- Born: May 16, 1896
- Died: November 14, 1984 (aged 88)
- Engineering career
- Institutions: American Philatelic Society The Philatelic Foundation
- Projects: Studied classic and rare United States stamps; continued the philatelic research of Stanley Bryan Ashbrook
- Awards: Luff Award APS Hall of Fame Lichtenstein Medal

= Mortimer L. Neinken =

American philatelist

Mortimer L. Neinken (May 16, 1896 – November 14, 1984) of New York City, was a collector and student of classic United States postage stamps. He studied with Stanley Bryan Ashbrook, and extended some of the philatelic literature work of Ashbrook.

==Philatelic literature==
Neinken was primarily interested in 19th century United States postage stamps. He supplemented Ashbrook's work by publishing “The United States Ten Cent Stamps of 1855-1859” in 1960 and “The United States One Cent Stamp of 1851-1861” in 1972. Neinken also wrote “United States: The 1851-57 Twelve Cent Stamp (1964)” a work for which he received numerous honors and recognition.

==Philatelic activity==
Neinken was active within the American Philatelic Society as well as at the National Philatelic Museum in Philadelphia.
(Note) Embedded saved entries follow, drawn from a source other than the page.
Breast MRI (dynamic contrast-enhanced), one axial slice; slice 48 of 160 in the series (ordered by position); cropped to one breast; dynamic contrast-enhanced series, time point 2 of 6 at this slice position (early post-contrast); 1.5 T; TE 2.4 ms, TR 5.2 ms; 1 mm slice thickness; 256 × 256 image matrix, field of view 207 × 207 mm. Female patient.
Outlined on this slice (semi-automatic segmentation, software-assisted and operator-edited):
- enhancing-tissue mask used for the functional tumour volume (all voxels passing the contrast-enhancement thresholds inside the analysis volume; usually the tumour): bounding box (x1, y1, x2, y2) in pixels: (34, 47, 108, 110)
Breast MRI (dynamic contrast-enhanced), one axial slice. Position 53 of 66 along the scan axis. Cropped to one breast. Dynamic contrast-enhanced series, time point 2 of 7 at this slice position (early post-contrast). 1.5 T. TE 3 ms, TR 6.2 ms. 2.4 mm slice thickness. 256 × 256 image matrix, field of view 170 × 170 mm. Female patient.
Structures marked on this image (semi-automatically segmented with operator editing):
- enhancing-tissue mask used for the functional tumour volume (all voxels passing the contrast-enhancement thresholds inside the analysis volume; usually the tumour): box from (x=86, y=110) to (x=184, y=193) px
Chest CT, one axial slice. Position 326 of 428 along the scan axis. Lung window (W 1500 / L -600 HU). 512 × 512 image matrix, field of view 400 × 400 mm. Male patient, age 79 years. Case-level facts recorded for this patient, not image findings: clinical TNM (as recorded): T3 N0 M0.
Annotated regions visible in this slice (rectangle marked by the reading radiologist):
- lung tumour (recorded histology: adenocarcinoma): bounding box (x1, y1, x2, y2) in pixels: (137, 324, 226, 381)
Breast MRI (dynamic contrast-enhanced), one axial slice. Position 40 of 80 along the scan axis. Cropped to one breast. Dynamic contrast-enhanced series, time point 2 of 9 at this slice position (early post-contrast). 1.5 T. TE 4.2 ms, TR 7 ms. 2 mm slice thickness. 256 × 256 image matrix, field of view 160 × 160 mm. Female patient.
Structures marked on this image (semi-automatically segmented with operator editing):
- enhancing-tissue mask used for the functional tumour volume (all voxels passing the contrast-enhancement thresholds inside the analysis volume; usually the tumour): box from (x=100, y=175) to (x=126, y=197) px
At The Philatelic Foundation he served as chairman and as expert.

==Honors and awards==
Neinken received the Luff Award in 1962 for Distinguished Philatelic Research, the Lichtenstein Medal in 1971, and was recognized for Meritorious Service to Philately by The Philatelic Foundation in 1984, and was entered into the American Philatelic Society Hall of Fame in 1985. He was also the first recipient of the American Philatelic Research Library’s Cryer Research Award.

==Neinken medal==
An award, first presented in 1981, when he received it in 1984 from The Philatelic Foundation, was renamed the Mortimer L. Neinken Medal for Meritorious Service in his honor.